You've come from England, Scotland, China, Germany, Syria and more. You resembled Sean Connery and recommended books that I'm still reading. In Taiwan, I first noticed you as the only other white person at the bus station. You were initially shy to speak in English (you had probably never used it outside of the classroom), but soon you were asking me to take a selfie to send to your mom. Maybe you didn't speak English at all, and we communicated entirely with made-up sign language. One time you took me on a hike I was ill-prepared for, but redeemed yourself by insisting we have dessert after every meal. You invited me to stay with your family when I traveled in the UK (but of course I didn't).
We met on the subway in Prague and at the Staatsoper in Vienna (where we had hours to talk while waiting for standing room tickets). You approached me at a bus station in Boston or perhaps at a hostel in Taiwan or Greece. We first saw each other in one city and serendipitously ended up in the same restaurant in a different city hours later.
Our conversation lasted the length of a subway ride, was interspersed between the acts of Le nozze di Figaro, or took place over our 24-hour friendship. Through charades, you showed me that your life was unbelievably different from mine and your hardships almost unimaginable to me. But you were curious about my life too. I admired your perseverance and positivity, even though I couldn't figure out a way to tell you. One time you were a talented performer and we sang show tunes together, probably to the frustration of our fellow hostel-mates (though I thought we sounded good).
We were the same age, and I could hardly fathom the different paths our lives had taken.

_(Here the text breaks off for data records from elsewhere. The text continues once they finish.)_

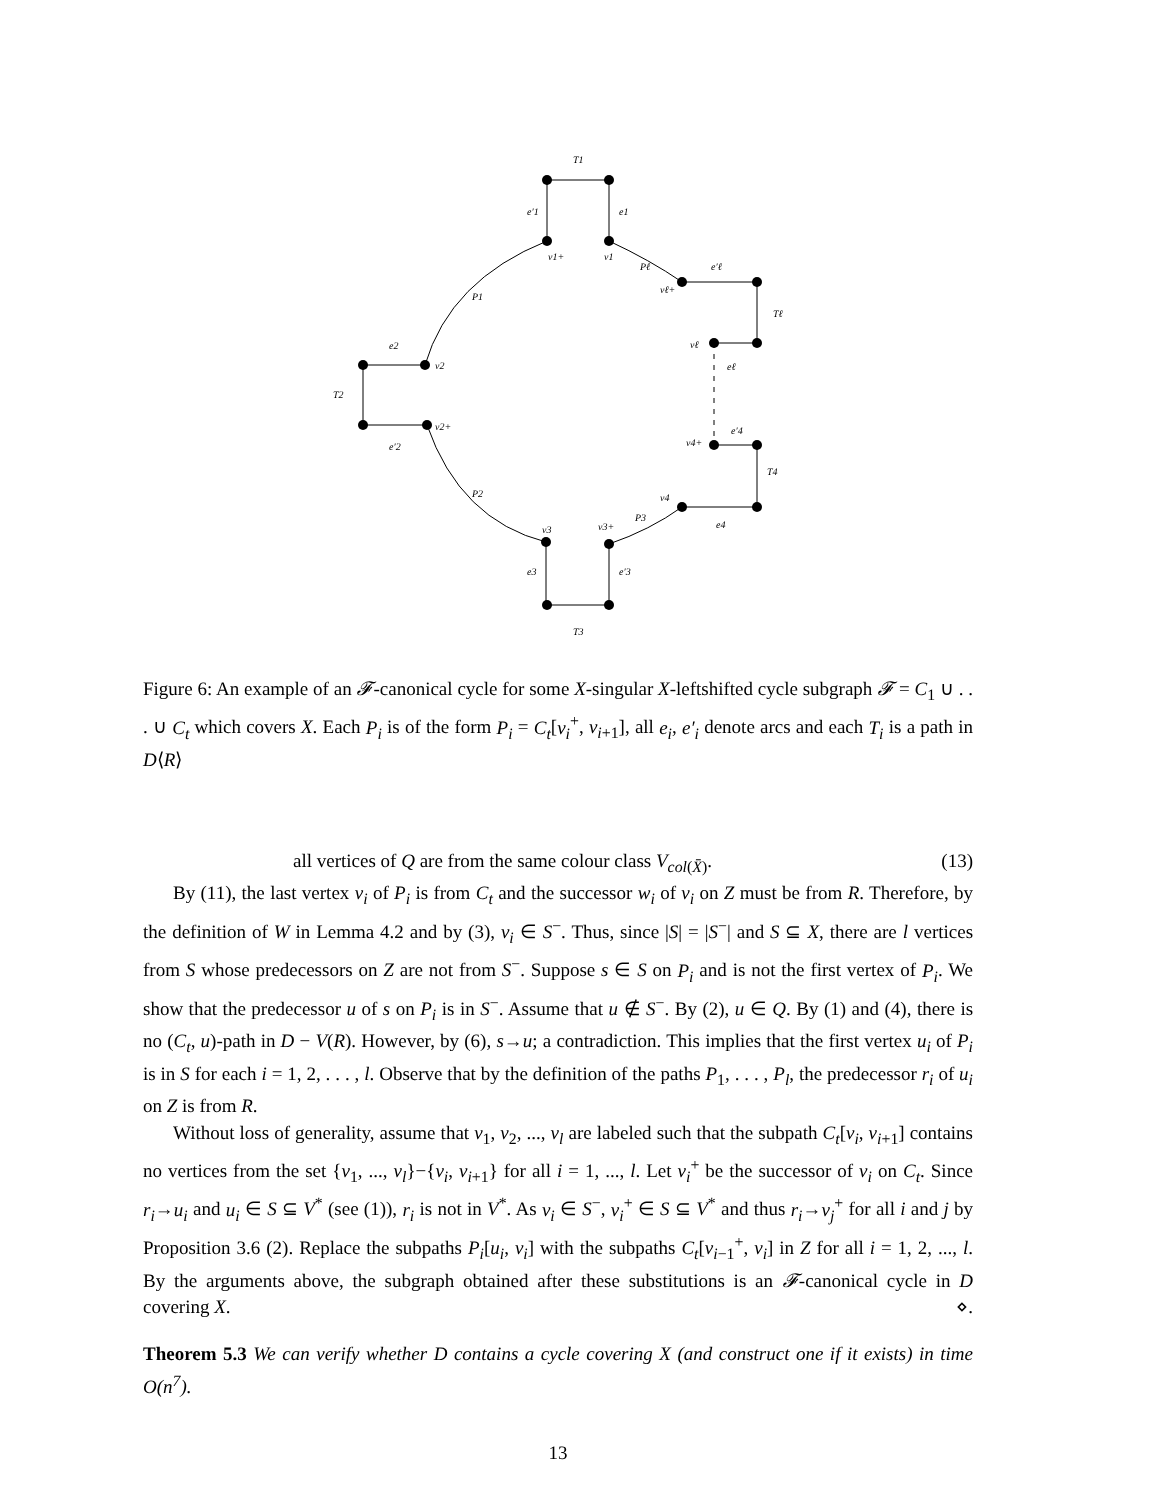T1
e′1
e1
v1+
v1
Pℓ
e′ℓ
vℓ+
Tℓ
P1
vℓ
eℓ
e2
v2
T2
v2+
e′2
e′4
v4+
T4
P2
v4
P3
e4
v3
v3+
e3
e′3
T3
Figure 6: An example of an 𝓕-canonical cycle for some X-singular X-leftshifted cycle subgraph 𝓕 = C<sub>1</sub> ∪ . . . ∪ C<sub>t</sub> which covers X. Each P<sub>i</sub> is of the form P<sub>i</sub> = C<sub>t</sub>[v<sub>i</sub><sup>+</sup>, v<sub>i+1</sub>], all e<sub>i</sub>, e′<sub>i</sub> denote arcs and each T<sub>i</sub> is a path in D⟨R⟩
all vertices of Q are from the same colour class V<sub>col(X̄)</sub>. (13)
By (11), the last vertex v<sub>i</sub> of P<sub>i</sub> is from C<sub>t</sub> and the successor w<sub>i</sub> of v<sub>i</sub> on Z must be from R. Therefore, by the definition of W in Lemma 4.2 and by (3), v<sub>i</sub> ∈ S<sup>−</sup>. Thus, since |S| = |S<sup>−</sup>| and S ⊆ X, there are l vertices from S whose predecessors on Z are not from S<sup>−</sup>. Suppose s ∈ S on P<sub>i</sub> and is not the first vertex of P<sub>i</sub>. We show that the predecessor u of s on P<sub>i</sub> is in S<sup>−</sup>. Assume that u ∉ S<sup>−</sup>. By (2), u ∈ Q. By (1) and (4), there is no (C<sub>t</sub>, u)-path in D − V(R). However, by (6), s→u; a contradiction. This implies that the first vertex u<sub>i</sub> of P<sub>i</sub> is in S for each i = 1, 2, . . . , l. Observe that by the definition of the paths P<sub>1</sub>, . . . , P<sub>l</sub>, the predecessor r<sub>i</sub> of u<sub>i</sub> on Z is from R.
Without loss of generality, assume that v<sub>1</sub>, v<sub>2</sub>, ..., v<sub>l</sub> are labeled such that the subpath C<sub>t</sub>[v<sub>i</sub>, v<sub>i+1</sub>] contains no vertices from the set {v<sub>1</sub>, ..., v<sub>l</sub>}−{v<sub>i</sub>, v<sub>i+1</sub>} for all i = 1, ..., l. Let v<sub>i</sub><sup>+</sup> be the successor of v<sub>i</sub> on C<sub>t</sub>. Since r<sub>i</sub>→u<sub>i</sub> and u<sub>i</sub> ∈ S ⊆ V<sup>*</sup> (see (1)), r<sub>i</sub> is not in V<sup>*</sup>. As v<sub>i</sub> ∈ S<sup>−</sup>, v<sub>i</sub><sup>+</sup> ∈ S ⊆ V<sup>*</sup> and thus r<sub>i</sub>→v<sub>j</sub><sup>+</sup> for all i and j by Proposition 3.6 (2). Replace the subpaths P<sub>i</sub>[u<sub>i</sub>, v<sub>i</sub>] with the subpaths C<sub>t</sub>[v<sub>i−1</sub><sup>+</sup>, v<sub>i</sub>] in Z for all i = 1, 2, ..., l. By the arguments above, the subgraph obtained after these substitutions is an 𝓕-canonical cycle in D covering X. ⋄.
Theorem 5.3 We can verify whether D contains a cycle covering X (and construct one if it exists) in time O(n<sup>7</sup>).
13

Sometimes you were older than me and savvier in the ways of travel. I learned from your experience, but I also had to explain to you that a smartphone is not necessary for exploration. A few times you were younger than me, embarking for the first time on your own, and I was able to pass on some of my own travel tricks and tips (like the easiest way to make a hostel bed).
You may have added me on Facebook, but most likely you didn't, and it's probably better that way. I invited you out for drinks with my friends, or we agreed to meet up the next day for sightseeing. But maybe you had a bus to catch. You hadn't realized that it would take you over 24 hours to get to Chicago. We marveled at the size of America. You regaled me with tales of life and love all over Europe, and frankly, I was a bit nervous until you got off at your stop, and I was reassured that you were just a friendly, talkative person with a fascinating life and a flair for storytelling.
We all pass like ships in the night (excuse the cliché), with nothing to mark these intersections in the map of our lives but memories that have enriched us, and I wouldn't have it any other way. These interactions are the stuff that make the memories that make the stories that make the lives. Were it not for these people, I wouldn't have made it to the top of a steep mountain in Taiwan, be reading exciting and historically informative tales of espionage in war-torn Europe, or have the briefest insight into what inspires people from all corners of the world to travel in just the same way and to the same places that I do. I'll continue to travel by myself, reveling in my solitude, but to the fellow traveler who sees me absorbed in a book at a café, feel free to strike up a conversation.